#JeSuisCharlie: Worldwide marches in solidarity with France

About a hundred thousand people rallied worldwide in solidarity with France on Sunday, with marchers across Europe and the Middle East chanting “Je suis Charlie” and holding pens in the air. From Berlin to Washington and Jerusalem to Beirut, crowds waved French flags and sang France’s national anthem “La Marseillaise” following the Islamist attacks that killed 17 people, most at the Paris offices of satirical magazine Charlie Hebdo. Christians, Muslims and Jews alike took part in the rallies, held as nearly four million people took to the streets in unity marches across France.
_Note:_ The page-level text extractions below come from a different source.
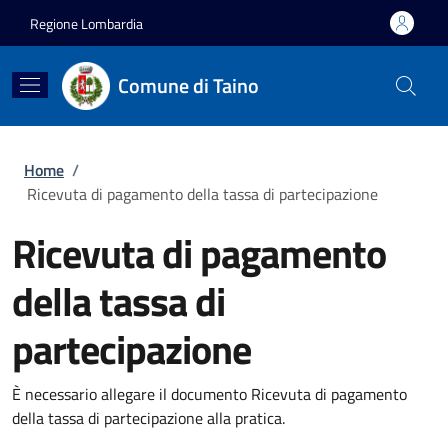
Salta al contenuto principale
Skip to footer content
Regione Lombardia
Comune di Taino
Briciole di pane
Home
/
Ricevuta di pagamento della tassa di partecipazione
Ricevuta di pagamento
della tassa di
partecipazione
È necessario allegare il documento Ricevuta di pagamento
della tassa di partecipazione alla pratica.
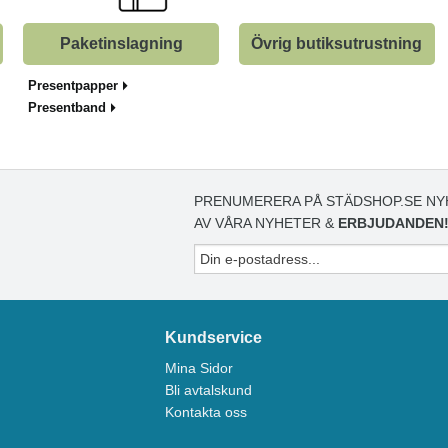
Paketinslagning
Övrig butiksutrustning
Presentpapper
Presentband
PRENUMERERA PÅ STÄDSHOP.SE NY
AV VÅRA NYHETER &
ERBJUDANDEN
Kundservice
Mina Sidor
Bli avtalskund
Kontakta oss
In Israel, where four French Jews killed in a Paris supermarket attack will be buried, more than 500 people gathered in Jerusalem in front of a screen reading in French “Jerusalem is Charlie.”

This is an attack on all of us - on the Jewish people, on freedom of media and expression,

Jerusalem Mayor Nir Barkat

Dozens of Palestinians also held a rally in the West Bank city of Ramallah, waving Palestinian and French flags and holding up banners reading “Palestine stands with France against terrorism.” Hamas-run Gaza paid tribute to the victims during a candlelit vigil in the tiny coastal enclave. Across the Atlantic, about 25,000 people marched in a huge rally in Canada’s French-speaking city of Montreal, organizers said. In Europe, one of the biggest rallies was in Berlin, where 18,000 people marched wearing t-shirts saying “Checkpoint Charlie Hebdo” — a reference to the Cold War-era Checkpoint Charlie in the once-divided German city.

I know the Muslim community feels wounded and humiliated by these cartoons, but they were not taking aim at Islam but at fundamentalism.